DATA FOR PROCESSING:
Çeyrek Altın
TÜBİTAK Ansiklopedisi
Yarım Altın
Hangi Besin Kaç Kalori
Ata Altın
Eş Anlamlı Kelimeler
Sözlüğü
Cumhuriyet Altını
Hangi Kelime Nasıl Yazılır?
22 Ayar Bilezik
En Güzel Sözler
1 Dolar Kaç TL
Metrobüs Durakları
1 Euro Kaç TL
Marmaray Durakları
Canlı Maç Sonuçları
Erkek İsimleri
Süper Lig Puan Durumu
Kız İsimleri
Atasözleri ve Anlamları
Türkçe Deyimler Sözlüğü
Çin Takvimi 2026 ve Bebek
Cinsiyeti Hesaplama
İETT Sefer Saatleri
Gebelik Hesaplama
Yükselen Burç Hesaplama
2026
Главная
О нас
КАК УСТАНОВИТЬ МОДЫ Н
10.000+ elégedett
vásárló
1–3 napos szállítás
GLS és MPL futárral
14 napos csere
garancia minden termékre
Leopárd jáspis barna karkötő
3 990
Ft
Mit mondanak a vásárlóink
--
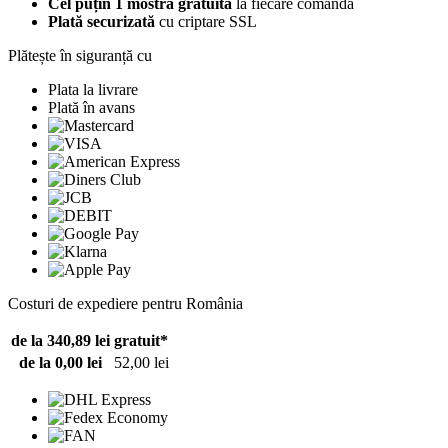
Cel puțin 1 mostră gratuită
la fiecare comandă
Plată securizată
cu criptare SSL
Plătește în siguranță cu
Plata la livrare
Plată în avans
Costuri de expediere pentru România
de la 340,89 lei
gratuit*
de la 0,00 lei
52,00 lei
...
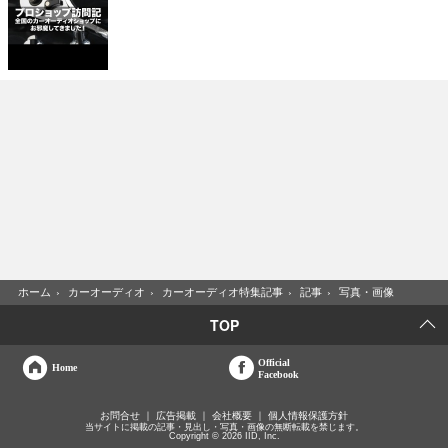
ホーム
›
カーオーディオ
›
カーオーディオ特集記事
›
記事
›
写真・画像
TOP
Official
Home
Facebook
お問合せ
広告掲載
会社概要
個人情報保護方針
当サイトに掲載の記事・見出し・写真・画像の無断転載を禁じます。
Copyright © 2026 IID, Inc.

REQUIRED WORK: Recast the lines in the listing above, between the line holding "Çeyrek Altın" and the line holding "Türkçe Deyimler Sözlüğü", inclusive, as a Markdown table with the columns Number and Entry. Number each row, and leave out blank lines.

ANSWER BELOW:
| Number | Entry |
|---|---|
| 1 | Çeyrek Altın |
| 2 | TÜBİTAK Ansiklopedisi |
| 3 | Yarım Altın |
| 4 | Hangi Besin Kaç Kalori |
| 5 | Ata Altın |
| 6 | Eş Anlamlı Kelimeler |
| 7 | Sözlüğü |
| 8 | Cumhuriyet Altını |
| 9 | Hangi Kelime Nasıl Yazılır? |
| 10 | 22 Ayar Bilezik |
| 11 | En Güzel Sözler |
| 12 | 1 Dolar Kaç TL |
| 13 | Metrobüs Durakları |
| 14 | 1 Euro Kaç TL |
| 15 | Marmaray Durakları |
| 16 | Canlı Maç Sonuçları |
| 17 | Erkek İsimleri |
| 18 | Süper Lig Puan Durumu |
| 19 | Kız İsimleri |
| 20 | Atasözleri ve Anlamları |
| 21 | Türkçe Deyimler Sözlüğü |